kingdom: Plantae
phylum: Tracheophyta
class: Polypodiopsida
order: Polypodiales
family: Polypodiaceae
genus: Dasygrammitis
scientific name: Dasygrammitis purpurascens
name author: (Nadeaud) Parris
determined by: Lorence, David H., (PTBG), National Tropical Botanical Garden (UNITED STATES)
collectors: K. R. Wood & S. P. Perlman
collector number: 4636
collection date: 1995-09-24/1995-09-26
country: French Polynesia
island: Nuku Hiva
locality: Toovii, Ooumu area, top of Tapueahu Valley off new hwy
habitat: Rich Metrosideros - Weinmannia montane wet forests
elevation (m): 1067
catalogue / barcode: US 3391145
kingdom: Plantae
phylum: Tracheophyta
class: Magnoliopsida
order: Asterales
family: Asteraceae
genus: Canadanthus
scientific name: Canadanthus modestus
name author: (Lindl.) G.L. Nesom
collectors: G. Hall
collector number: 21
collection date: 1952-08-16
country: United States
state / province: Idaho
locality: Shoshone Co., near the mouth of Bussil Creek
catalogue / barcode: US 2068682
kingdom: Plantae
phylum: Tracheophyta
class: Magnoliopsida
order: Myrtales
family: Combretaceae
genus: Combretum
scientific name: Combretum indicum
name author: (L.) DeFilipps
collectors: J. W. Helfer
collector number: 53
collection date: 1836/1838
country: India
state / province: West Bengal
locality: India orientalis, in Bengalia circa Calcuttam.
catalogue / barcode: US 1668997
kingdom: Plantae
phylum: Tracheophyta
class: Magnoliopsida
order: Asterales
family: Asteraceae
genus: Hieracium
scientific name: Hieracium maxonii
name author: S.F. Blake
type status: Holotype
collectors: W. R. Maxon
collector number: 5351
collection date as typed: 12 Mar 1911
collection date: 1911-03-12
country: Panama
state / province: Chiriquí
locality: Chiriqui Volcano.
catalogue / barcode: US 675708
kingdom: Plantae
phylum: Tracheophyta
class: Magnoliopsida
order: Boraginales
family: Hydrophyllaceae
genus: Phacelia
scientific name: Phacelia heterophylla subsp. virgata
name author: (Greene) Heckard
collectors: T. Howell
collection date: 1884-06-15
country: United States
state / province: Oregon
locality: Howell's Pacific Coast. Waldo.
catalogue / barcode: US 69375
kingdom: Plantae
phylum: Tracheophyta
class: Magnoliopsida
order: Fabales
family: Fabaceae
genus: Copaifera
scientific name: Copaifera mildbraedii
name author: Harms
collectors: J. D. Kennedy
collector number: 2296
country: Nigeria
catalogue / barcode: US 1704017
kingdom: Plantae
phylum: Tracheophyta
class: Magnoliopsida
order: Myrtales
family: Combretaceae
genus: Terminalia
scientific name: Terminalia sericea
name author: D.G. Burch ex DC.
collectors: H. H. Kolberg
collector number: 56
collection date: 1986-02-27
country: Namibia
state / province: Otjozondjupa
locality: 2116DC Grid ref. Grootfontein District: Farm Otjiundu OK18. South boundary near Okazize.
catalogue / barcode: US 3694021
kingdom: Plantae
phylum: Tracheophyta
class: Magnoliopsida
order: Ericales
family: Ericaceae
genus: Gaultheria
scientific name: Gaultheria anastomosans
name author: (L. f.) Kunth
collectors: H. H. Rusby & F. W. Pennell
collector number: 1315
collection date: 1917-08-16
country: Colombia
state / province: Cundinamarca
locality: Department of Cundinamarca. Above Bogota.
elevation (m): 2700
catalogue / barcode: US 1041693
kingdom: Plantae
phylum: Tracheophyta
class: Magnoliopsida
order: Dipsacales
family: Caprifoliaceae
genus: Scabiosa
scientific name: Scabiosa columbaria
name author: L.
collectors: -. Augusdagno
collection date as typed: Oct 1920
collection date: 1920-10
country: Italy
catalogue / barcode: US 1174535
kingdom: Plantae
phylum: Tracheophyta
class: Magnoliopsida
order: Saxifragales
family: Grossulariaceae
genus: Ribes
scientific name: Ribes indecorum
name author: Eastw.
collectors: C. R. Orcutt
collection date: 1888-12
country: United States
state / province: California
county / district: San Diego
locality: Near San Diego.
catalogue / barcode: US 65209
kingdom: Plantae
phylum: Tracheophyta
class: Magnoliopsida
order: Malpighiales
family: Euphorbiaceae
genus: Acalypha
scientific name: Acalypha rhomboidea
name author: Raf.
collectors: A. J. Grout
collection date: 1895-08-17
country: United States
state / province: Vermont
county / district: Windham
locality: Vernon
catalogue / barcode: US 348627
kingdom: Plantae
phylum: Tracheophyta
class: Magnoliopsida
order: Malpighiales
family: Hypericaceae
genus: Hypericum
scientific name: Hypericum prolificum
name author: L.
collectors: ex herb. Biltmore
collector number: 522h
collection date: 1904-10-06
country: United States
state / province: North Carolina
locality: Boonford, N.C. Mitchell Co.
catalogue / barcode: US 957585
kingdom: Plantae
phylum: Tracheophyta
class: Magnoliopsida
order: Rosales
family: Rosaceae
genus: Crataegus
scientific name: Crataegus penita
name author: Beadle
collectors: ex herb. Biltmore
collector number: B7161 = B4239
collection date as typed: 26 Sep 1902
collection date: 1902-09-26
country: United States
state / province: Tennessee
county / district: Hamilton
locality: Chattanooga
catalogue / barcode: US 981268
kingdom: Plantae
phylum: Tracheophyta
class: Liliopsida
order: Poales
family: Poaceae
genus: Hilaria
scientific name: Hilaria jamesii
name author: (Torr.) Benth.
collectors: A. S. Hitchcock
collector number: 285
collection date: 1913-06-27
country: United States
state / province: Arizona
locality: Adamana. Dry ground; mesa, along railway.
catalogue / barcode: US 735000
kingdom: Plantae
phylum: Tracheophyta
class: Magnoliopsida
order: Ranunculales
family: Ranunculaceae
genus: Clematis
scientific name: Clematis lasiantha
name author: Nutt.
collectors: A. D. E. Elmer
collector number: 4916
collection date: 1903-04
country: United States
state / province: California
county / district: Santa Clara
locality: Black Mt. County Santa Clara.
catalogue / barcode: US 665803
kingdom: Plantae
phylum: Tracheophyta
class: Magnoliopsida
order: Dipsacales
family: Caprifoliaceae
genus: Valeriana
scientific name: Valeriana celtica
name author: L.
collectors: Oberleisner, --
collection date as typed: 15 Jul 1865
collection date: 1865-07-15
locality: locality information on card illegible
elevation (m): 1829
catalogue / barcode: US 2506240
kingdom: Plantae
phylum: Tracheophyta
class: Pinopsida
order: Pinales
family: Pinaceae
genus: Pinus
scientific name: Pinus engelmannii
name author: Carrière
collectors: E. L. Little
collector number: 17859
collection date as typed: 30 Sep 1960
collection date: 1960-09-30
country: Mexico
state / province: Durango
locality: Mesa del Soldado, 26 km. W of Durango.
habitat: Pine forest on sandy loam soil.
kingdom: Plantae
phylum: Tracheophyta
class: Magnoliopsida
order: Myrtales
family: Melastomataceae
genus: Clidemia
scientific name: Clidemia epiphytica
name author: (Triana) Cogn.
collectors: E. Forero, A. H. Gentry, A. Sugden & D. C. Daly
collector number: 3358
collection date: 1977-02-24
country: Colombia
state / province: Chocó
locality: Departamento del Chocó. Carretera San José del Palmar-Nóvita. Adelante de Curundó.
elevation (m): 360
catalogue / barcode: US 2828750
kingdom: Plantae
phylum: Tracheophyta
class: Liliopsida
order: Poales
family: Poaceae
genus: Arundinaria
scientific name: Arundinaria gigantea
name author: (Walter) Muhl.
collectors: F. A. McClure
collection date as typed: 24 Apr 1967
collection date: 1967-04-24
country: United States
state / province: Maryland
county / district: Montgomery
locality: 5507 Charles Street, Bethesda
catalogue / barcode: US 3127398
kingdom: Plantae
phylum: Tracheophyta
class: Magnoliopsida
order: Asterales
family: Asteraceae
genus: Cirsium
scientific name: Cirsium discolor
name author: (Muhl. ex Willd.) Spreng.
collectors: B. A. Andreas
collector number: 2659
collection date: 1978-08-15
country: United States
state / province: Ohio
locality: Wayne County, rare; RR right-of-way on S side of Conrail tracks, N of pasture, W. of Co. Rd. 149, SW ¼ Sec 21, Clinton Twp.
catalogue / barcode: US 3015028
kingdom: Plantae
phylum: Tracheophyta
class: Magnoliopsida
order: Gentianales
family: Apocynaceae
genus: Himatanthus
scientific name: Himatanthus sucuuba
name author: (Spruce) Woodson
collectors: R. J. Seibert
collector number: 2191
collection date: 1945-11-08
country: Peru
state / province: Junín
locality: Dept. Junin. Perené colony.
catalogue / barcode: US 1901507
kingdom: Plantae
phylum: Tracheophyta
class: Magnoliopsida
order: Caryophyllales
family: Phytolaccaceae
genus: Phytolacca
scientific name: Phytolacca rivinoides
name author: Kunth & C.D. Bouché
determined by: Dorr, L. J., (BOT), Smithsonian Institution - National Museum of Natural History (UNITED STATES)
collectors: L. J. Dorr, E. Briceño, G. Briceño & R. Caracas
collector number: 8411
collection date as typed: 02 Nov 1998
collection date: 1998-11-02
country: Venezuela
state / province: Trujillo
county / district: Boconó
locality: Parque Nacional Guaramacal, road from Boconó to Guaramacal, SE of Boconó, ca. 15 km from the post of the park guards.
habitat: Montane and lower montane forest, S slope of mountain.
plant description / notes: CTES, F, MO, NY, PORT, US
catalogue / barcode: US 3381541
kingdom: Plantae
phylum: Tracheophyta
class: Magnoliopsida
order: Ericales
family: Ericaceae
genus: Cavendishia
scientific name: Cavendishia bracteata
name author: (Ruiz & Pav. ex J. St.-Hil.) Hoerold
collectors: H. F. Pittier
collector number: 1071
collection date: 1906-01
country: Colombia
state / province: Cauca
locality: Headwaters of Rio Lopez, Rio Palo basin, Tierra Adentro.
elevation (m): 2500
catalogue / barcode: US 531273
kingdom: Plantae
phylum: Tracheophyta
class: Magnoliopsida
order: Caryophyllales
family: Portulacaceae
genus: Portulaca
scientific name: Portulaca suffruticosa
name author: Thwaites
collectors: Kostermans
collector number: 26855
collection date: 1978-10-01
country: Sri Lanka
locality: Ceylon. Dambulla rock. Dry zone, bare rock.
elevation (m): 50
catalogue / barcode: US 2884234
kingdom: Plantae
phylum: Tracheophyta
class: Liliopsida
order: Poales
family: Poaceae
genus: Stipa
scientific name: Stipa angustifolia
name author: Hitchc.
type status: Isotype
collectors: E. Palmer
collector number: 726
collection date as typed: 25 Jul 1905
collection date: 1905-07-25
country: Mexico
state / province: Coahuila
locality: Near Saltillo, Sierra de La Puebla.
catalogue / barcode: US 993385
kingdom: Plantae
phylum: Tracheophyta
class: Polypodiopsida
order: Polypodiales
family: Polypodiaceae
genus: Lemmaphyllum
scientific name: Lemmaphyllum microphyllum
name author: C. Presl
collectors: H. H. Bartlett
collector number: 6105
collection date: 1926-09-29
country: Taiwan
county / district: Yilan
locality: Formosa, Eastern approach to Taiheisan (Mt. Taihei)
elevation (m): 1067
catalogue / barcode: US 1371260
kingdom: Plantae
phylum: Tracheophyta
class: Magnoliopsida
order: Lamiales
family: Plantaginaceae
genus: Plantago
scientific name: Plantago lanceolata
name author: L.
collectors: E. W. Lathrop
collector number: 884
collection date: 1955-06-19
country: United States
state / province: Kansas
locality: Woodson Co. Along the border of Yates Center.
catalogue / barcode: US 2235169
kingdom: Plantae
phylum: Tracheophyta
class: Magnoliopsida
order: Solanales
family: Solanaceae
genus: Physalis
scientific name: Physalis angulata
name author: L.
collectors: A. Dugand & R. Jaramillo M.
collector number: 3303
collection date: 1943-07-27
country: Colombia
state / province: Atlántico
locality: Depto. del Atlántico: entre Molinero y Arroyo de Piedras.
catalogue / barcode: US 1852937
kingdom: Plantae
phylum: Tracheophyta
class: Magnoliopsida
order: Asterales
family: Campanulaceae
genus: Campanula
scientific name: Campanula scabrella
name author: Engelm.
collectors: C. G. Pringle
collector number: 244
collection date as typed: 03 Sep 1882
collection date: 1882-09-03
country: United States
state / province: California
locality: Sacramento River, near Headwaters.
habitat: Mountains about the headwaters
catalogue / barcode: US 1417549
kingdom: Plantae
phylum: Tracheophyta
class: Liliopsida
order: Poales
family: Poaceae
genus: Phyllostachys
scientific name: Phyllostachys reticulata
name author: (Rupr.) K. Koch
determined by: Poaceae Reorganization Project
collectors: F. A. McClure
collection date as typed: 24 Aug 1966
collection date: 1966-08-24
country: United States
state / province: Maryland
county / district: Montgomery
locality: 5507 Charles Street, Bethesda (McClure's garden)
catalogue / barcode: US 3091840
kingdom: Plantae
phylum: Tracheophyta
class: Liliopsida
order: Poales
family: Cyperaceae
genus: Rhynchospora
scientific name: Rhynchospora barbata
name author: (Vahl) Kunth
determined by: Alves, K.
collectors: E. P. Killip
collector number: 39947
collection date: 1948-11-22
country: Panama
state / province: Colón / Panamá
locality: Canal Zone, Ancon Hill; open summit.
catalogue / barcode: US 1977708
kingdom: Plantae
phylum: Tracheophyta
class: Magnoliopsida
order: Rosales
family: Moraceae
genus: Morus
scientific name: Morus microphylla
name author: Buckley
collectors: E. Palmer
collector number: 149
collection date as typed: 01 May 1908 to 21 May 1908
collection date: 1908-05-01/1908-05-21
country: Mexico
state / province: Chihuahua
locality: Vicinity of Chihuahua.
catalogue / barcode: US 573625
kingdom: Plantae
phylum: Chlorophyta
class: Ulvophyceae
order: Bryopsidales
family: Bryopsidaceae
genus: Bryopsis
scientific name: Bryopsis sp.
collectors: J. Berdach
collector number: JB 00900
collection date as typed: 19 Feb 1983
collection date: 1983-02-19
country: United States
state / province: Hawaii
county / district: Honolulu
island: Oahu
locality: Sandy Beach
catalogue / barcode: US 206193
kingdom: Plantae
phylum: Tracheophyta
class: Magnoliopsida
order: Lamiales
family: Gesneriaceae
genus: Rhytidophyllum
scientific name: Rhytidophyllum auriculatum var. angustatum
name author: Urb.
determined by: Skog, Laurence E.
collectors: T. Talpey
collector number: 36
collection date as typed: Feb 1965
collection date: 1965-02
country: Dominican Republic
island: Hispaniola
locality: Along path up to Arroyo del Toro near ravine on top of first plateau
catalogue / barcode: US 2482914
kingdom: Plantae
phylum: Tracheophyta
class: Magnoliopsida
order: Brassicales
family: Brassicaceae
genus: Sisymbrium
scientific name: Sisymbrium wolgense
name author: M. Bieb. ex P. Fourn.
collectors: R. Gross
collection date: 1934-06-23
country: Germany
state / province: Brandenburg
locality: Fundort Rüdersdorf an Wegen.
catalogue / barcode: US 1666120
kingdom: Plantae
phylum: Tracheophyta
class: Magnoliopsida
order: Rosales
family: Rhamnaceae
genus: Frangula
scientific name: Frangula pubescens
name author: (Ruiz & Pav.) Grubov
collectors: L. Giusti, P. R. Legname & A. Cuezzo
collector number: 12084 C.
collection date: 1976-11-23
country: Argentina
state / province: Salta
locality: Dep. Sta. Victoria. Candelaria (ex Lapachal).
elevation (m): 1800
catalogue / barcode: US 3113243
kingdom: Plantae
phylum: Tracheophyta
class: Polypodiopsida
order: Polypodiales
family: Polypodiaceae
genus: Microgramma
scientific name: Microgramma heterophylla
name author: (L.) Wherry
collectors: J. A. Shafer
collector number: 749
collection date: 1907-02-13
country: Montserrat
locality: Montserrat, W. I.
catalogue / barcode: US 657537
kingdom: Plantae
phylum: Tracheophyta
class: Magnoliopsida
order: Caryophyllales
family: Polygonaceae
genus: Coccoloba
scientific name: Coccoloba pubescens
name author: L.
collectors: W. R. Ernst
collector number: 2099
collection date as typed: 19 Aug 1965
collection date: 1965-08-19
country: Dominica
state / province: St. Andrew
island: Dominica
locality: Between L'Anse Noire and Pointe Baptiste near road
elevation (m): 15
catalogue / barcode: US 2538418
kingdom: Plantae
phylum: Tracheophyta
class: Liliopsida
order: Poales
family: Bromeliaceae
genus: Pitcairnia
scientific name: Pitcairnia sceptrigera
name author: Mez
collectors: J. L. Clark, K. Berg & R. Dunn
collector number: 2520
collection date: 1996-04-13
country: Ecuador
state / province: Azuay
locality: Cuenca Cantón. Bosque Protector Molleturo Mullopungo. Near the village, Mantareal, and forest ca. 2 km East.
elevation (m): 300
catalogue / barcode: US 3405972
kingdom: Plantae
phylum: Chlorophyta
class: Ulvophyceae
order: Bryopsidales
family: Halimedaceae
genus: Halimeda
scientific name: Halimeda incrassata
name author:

·····

Copy the entries word for word, from the line containing "family: Grossulariaceae" to the line containing "collection date: 1903-04", including both of those lines.

family: Grossulariaceae
genus: Ribes
scientific name: Ribes indecorum
name author: Eastw.
collectors: C. R. Orcutt
collection date: 1888-12
country: United States
state / province: California
county / district: San Diego
locality: Near San Diego.
catalogue / barcode: US 65209
kingdom: Plantae
phylum: Tracheophyta
class: Magnoliopsida
order: Malpighiales
family: Euphorbiaceae
genus: Acalypha
scientific name: Acalypha rhomboidea
name author: Raf.
collectors: A. J. Grout
collection date: 1895-08-17
country: United States
state / province: Vermont
county / district: Windham
locality: Vernon
catalogue / barcode: US 348627
kingdom: Plantae
phylum: Tracheophyta
class: Magnoliopsida
order: Malpighiales
family: Hypericaceae
genus: Hypericum
scientific name: Hypericum prolificum
name author: L.
collectors: ex herb. Biltmore
collector number: 522h
collection date: 1904-10-06
country: United States
state / province: North Carolina
locality: Boonford, N.C. Mitchell Co.
catalogue / barcode: US 957585
kingdom: Plantae
phylum: Tracheophyta
class: Magnoliopsida
order: Rosales
family: Rosaceae
genus: Crataegus
scientific name: Crataegus penita
name author: Beadle
collectors: ex herb. Biltmore
collector number: B7161 = B4239
collection date as typed: 26 Sep 1902
collection date: 1902-09-26
country: United States
state / province: Tennessee
county / district: Hamilton
locality: Chattanooga
catalogue / barcode: US 981268
kingdom: Plantae
phylum: Tracheophyta
class: Liliopsida
order: Poales
family: Poaceae
genus: Hilaria
scientific name: Hilaria jamesii
name author: (Torr.) Benth.
collectors: A. S. Hitchcock
collector number: 285
collection date: 1913-06-27
country: United States
state / province: Arizona
locality: Adamana. Dry ground; mesa, along railway.
catalogue / barcode: US 735000
kingdom: Plantae
phylum: Tracheophyta
class: Magnoliopsida
order: Ranunculales
family: Ranunculaceae
genus: Clematis
scientific name: Clematis lasiantha
name author: Nutt.
collectors: A. D. E. Elmer
collector number: 4916
collection date: 1903-04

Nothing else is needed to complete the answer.